** Available records follows **

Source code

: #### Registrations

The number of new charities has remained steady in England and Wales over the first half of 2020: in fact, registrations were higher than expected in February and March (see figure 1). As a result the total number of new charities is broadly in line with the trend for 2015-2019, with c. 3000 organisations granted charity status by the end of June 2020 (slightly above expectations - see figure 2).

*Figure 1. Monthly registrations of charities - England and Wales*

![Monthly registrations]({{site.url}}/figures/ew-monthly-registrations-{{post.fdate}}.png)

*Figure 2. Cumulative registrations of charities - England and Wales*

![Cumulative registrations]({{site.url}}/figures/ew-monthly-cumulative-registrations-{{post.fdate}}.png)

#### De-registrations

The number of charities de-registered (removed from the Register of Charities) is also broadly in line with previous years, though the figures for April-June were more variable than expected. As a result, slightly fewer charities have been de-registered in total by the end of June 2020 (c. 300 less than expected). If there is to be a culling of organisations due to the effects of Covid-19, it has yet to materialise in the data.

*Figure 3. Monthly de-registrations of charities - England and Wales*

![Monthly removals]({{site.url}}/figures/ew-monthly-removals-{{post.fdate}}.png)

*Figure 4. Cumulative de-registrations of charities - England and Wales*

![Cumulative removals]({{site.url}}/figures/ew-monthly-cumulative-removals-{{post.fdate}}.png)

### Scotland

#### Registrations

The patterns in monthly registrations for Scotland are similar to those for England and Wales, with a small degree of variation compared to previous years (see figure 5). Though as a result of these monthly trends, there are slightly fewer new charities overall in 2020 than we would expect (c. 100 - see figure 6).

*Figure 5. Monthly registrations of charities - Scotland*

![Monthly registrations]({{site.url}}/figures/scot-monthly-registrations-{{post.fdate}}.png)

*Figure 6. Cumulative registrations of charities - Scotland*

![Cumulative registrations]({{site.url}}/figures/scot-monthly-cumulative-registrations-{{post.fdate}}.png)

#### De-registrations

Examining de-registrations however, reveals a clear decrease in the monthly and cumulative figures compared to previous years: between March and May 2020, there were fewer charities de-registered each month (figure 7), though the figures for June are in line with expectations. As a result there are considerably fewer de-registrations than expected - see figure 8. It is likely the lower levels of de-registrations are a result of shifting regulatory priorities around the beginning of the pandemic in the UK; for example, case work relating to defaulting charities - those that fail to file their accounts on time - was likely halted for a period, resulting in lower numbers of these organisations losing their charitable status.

** End of Available records **

#### [Activity]
Lines from the one containing "Monthly registrations of charities - Scotland*" through the final line of the entries are the only ones to print, and each must match exactly.

#### [Reply to the task]
*Figure 5. Monthly registrations of charities - Scotland*

![Monthly registrations]({{site.url}}/figures/scot-monthly-registrations-{{post.fdate}}.png)

*Figure 6. Cumulative registrations of charities - Scotland*

![Cumulative registrations]({{site.url}}/figures/scot-monthly-cumulative-registrations-{{post.fdate}}.png)

#### De-registrations

Examining de-registrations however, reveals a clear decrease in the monthly and cumulative figures compared to previous years: between March and May 2020, there were fewer charities de-registered each month (figure 7), though the figures for June are in line with expectations. As a result there are considerably fewer de-registrations than expected - see figure 8. It is likely the lower levels of de-registrations are a result of shifting regulatory priorities around the beginning of the pandemic in the UK; for example, case work relating to defaulting charities - those that fail to file their accounts on time - was likely halted for a period, resulting in lower numbers of these organisations losing their charitable status.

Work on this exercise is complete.